And if the resorts themselves don’t offer enough isolated wonders of seclusion for you, most offer a ‘Robinson Crusoe’ excursion which take you to a deserted island all to yourself several hours or even a whole day. One of Lori’s and my favourite experiences was one of these outings when we stayed at Filitheyo and took the trip to Hamza island for the day (see pix below).
Again, I turned to leading authority on all things Maldivian resorts, Adrian Neville, to determine a top recommendation in this area and he called out was the island offered by Coco Palm Dhuni Kolhu…
“As to Medhufinolhu, what makes it so good is that it is very small but not too small, so it can feel like 'yours'. It has decent vegetation and a lovely beach. It is out of sight and sound. Crucially, it has just one building – a hut made of wood and thatch, with a simple shower behind. In front is a table and chairs, made of found wood and coir rope. This is the best I have come across for that mythical Robinson Crusoe experience. And not just me it would seem. It is so popular that during much of the year it is used twice a day. One couple during the day and one couple at night. And I got this beautiful picture. The island was pristine enough to have these terns lay their eggs on the beach. And then they bombed me as I approached.”
I’ve already highlighted Medhufinolhu as a top Overnight Escape (Coco Palm is one of a few resorts to offer an overnight option), but it is just as spectacular for day visits too worthy of a second shout out.
Despite the Maldives renown as a honeymoon destination, I’ve yet to see some of the trappings of American nuptial meccas like Vegas and Pocconos. Where are the rotating heart shaped beds under a mirrored ceiling?
Well, maybe the Maldives have kept it all a bit classier than that, but if you are into mirrors, the resort to check yourself out in is the W Retreat. The extensive use of mirrored glass is all part of the glossy design chic that prevails at the W.

> Dataset extract:
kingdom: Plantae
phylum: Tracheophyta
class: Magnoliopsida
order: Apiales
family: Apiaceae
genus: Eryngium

==

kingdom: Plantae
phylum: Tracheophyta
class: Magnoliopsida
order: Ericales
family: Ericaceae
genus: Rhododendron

...

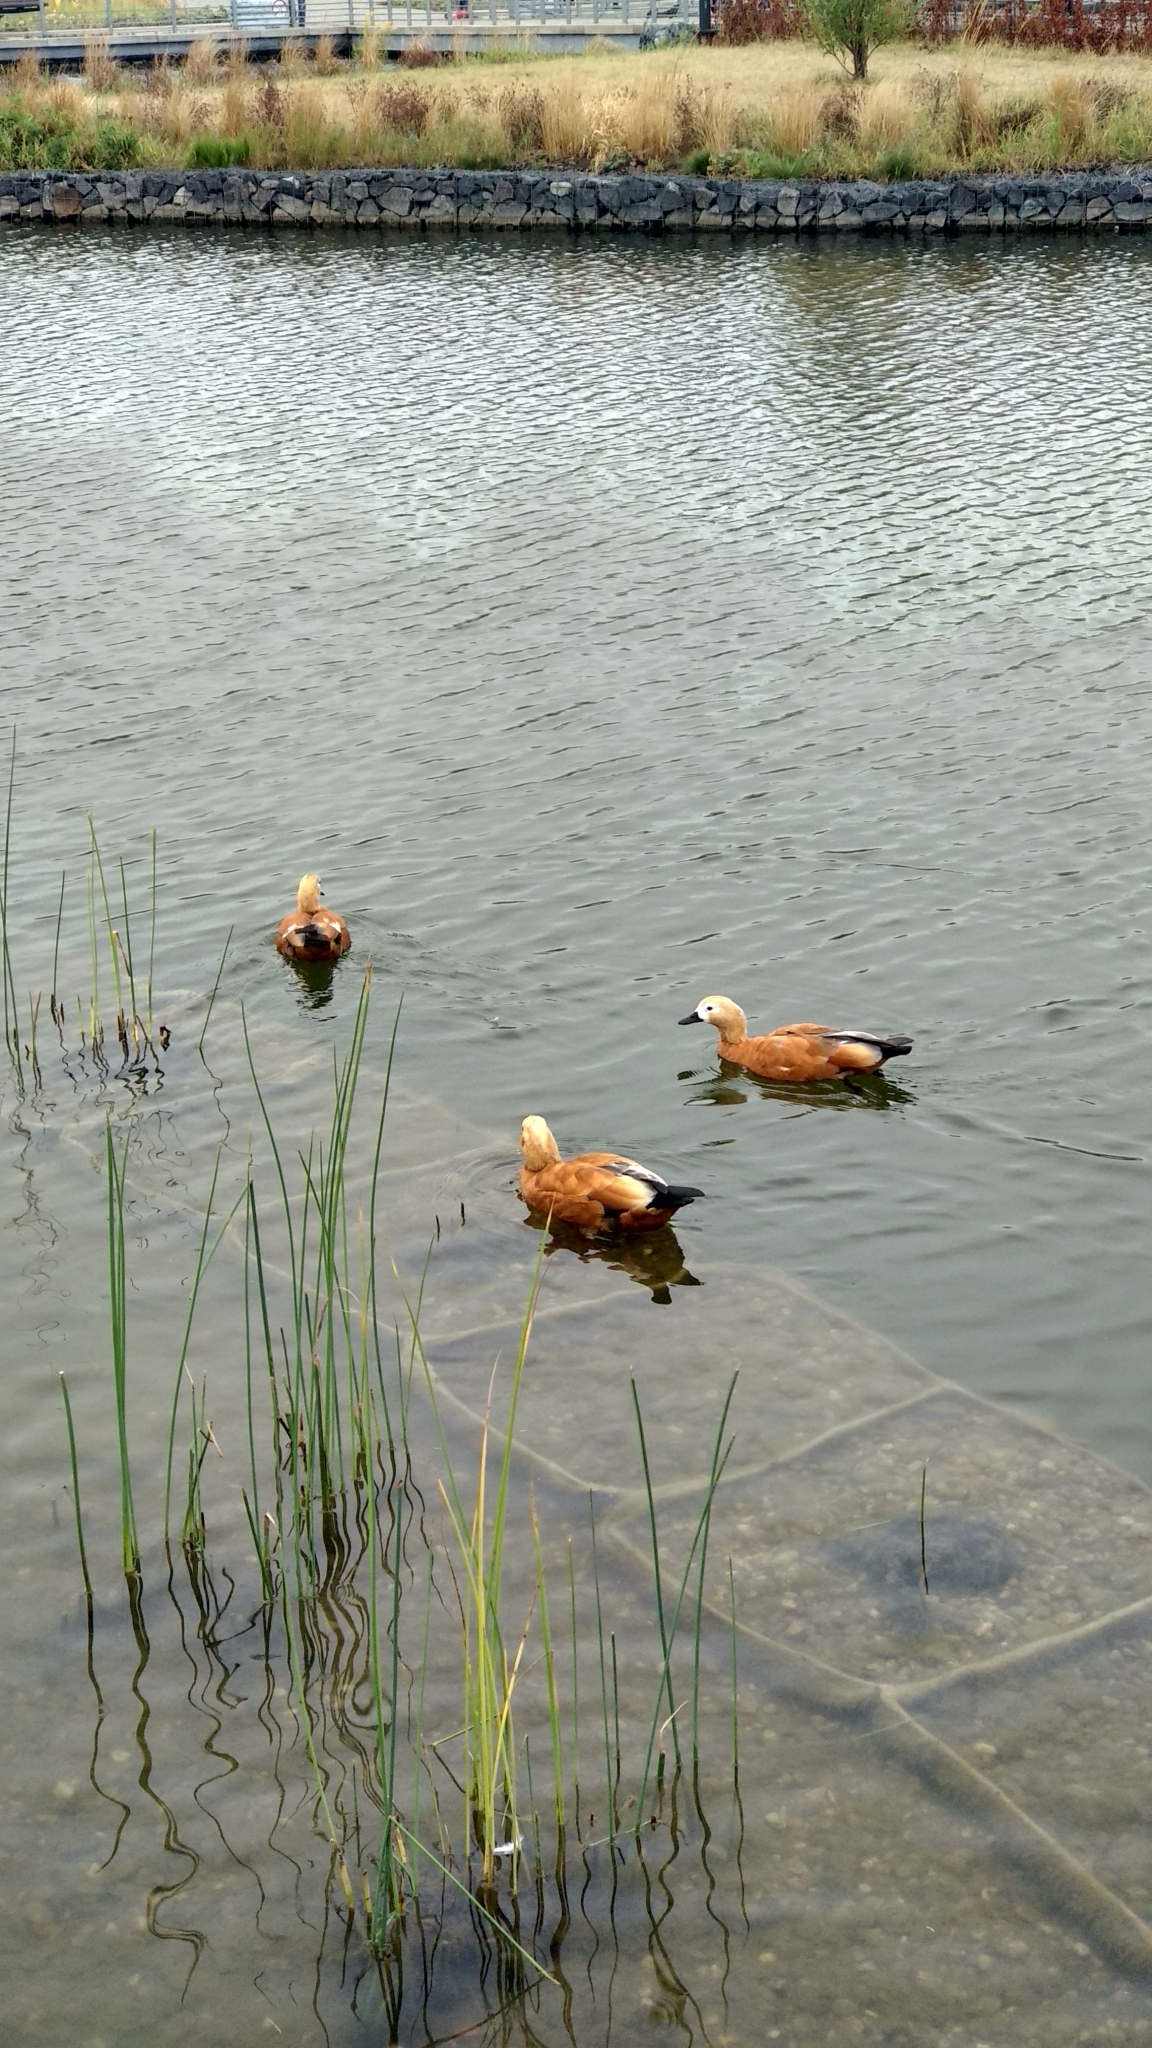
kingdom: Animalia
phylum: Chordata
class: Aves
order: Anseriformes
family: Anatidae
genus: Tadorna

> Stated exercise: List every Maldivian resort named in the travel extract above, giving each name once.

> Final answer:
Filitheyo
Coco Palm Dhuni Kolhu
W Retreat